By carefully tuning `top_p`, you can generate outputs that are imaginative, engaging, and contextually appropriate while avoiding excessive randomness.

## Max Tokens: Limiting the Response Length

The max_tokens parameter defines the maximum number of tokens (words, punctuation, etc.) the AI can use in a single response. This allows you to control the length of the output.

- Short Outputs (e.g., 50): Useful for concise responses.
- Long Outputs (e.g., 500): Suitable for detailed explanations or stories.

In [6]:
max_tokens=50  # Short summary
max_tokens=500  # In-depth explanation


In [8]:
response = client.chat.completions.create(
  model="gpt-3.5-turbo",
  messages=[
      {"role": "user", "content": "Translate the following English text to Spanish: 'Good morning, my friend.'"},
      {"role": "assistant", "content": "Of course, here is the translation: 'Buenos días, mi amigo.'"}
  ],
  max_tokens=20
)

print(response.choices[0].message.content)


¡Claro! Aquí tienes la traducción: 'Buenos días, mi amigo.'


## n: Generating Multiple Responses

The `n` parameter specifies how many responses the model should generate. This is useful for brainstorming, comparing outputs, or selecting the best response.

In [11]:
response = client.chat.completions.create(
    model="gpt-3.5-turbo",
    messages=[{"role": "user", "content": "What are some creative project ideas?"}],
    n=3  # Generate 3 different responses
)
for i, choice in enumerate(response.choices):
    print(f"Response {i + 1}: {choice.message.content}")


Response 1: 1. Create a photography series that explores a specific theme or concept, such as reflections or shadows.
2. Design and build a piece of interactive art that responds to viewer interaction, such as a light installation that changes colors based on sound.
3. Write and produce a short film that explores a social issue or personal experience in a unique and thought-provoking way.
4. Create a multimedia exhibition that combines visual art, music, and spoken word to tell a cohesive story or convey a specific message.
5. Organize a community art project that involves collaboration with local residents to create a large-scale mural or sculpture in a public space.
6. Design and develop a mobile app that addresses a specific need or problem in your community, such as a tool to promote sustainability or mental health awareness.
7. Curate a virtual reality experience that immerses viewers in a different world or perspective, such as a recreation of a historical event or a simulation o

## stop: Customizing Stop Conditions

The `stop` parameter lets you define sequences that will terminate the AI’s response. This is particularly useful for structured outputs like Q&A, lists, or code snippets.

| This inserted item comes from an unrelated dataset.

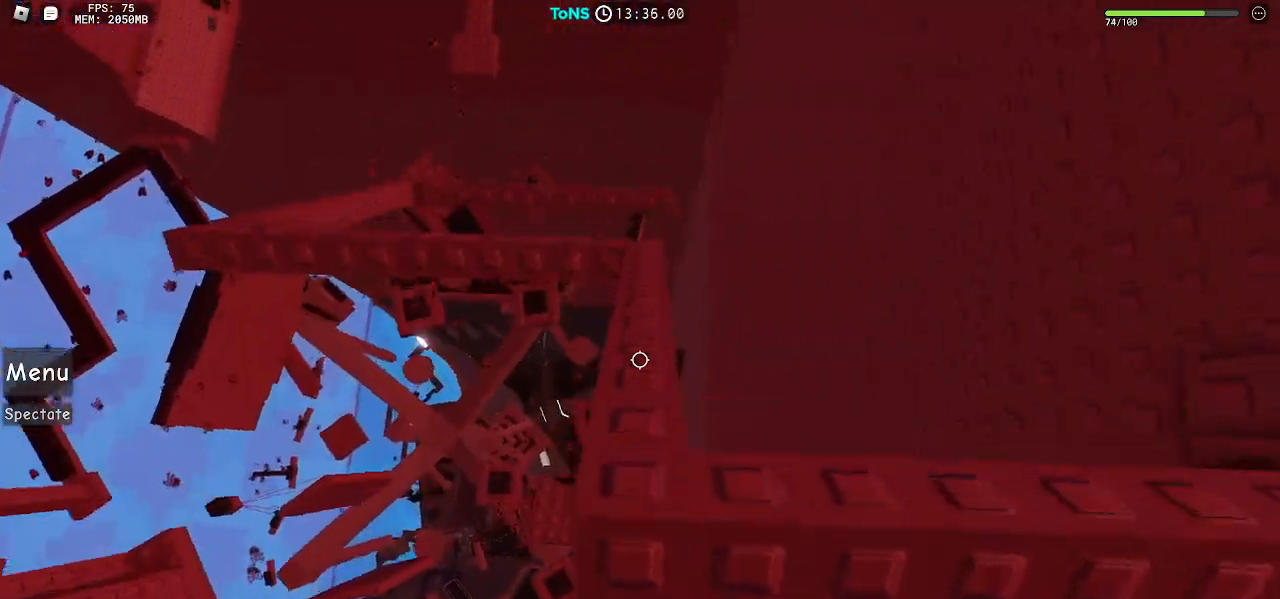
{"keys": ["w"], "mouse": ["right"], "events": [[17, "w", "up"], [100, "w", "down"], [233, "w", "up"], [300, "w", "down"]]}
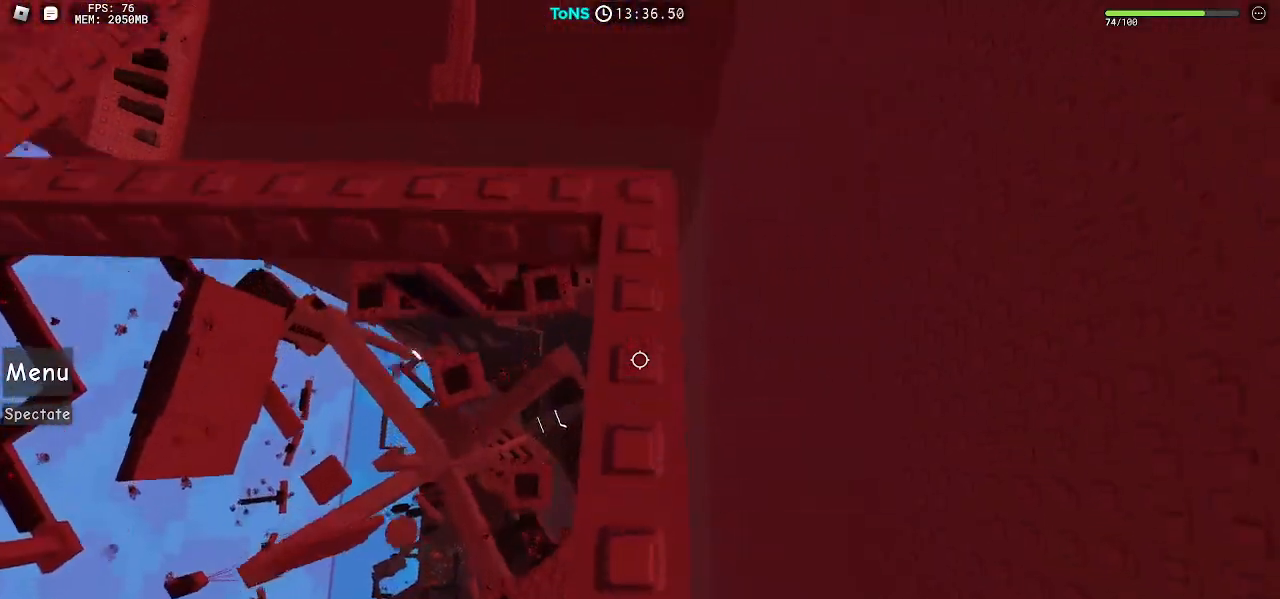
{"keys": [], "mouse": ["right"], "events": [[150, "w", "up"], [300, "w", "down"], [400, "w", "up"]]}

_Specifying a list of stop words can help restrict the model from using certain words in its responses. Choose stop words that are relevant to your specific application._

In [12]:
stop=["\n"]  # Stops the response at a newline

In [13]:
response = client.chat.completions.create(
  model="gpt-3.5-turbo",
  messages=[
      {"role": "system", "content": "You are a helpful assistant."},
      {"role": "user", "content": "Summarize this text: The cat sat on the mat and looked at the sun."}
  ],
  stop="and"
)

print(response.choices[0].message.content)


The cat sat on the mat 


## Frequency Penalty: Controlling Repetitive Responses

The `frequency_penalty` parameter reduces the likelihood of the model repeating the same tokens. It’s a value between -2.0 and 2.0.

- Higher Values (e.g., 0.5): Decrease repetition.
- Lower Values (e.g., -0.5): Allow more repetition.

In [14]:
frequency_penalty=0.5  # Reduces redundant phrases

_Raising this value (e.g., 0.6) helps the model reduce repetition of words or phrases, resulting in more diverse responses._

In [15]:
response = client.chat.completions.create(
  model="gpt-3.5-turbo",
  messages=[
      {"role": "user", "content": "What are some popular programming languages in 2024?"},
      {"role": "assistant", "content": "Some popular programming languages in 2024 include Python, JavaScript, and Go."},
      {"role": "user", "content": "Tell me more about Python."}
  ],
  frequency_penalty=0.6
)

print(response.choices[0].message.content)

Python is a high-level, interpreted programming language known for its simplicity and readability. It was created by Guido van Rossum and first released in 1991. Python has a large standard library that provides useful modules and packages for a wide range of tasks, making it popular among developers for its versatility.

Python is often used for web development, data analysis, artificial intelligence, machine learning, scientific computing, and automation tasks. Its syntax is clean and easy to learn, making it a great choice for beginners as well as experienced programmers.

One of the key features of Python is its dynamic typing system and strong support for object-oriented programming (OOP), functional programming, and procedural programming paradigms. It also has an extensive ecosystem of third-party libraries and frameworks that further enhance its capabilities. 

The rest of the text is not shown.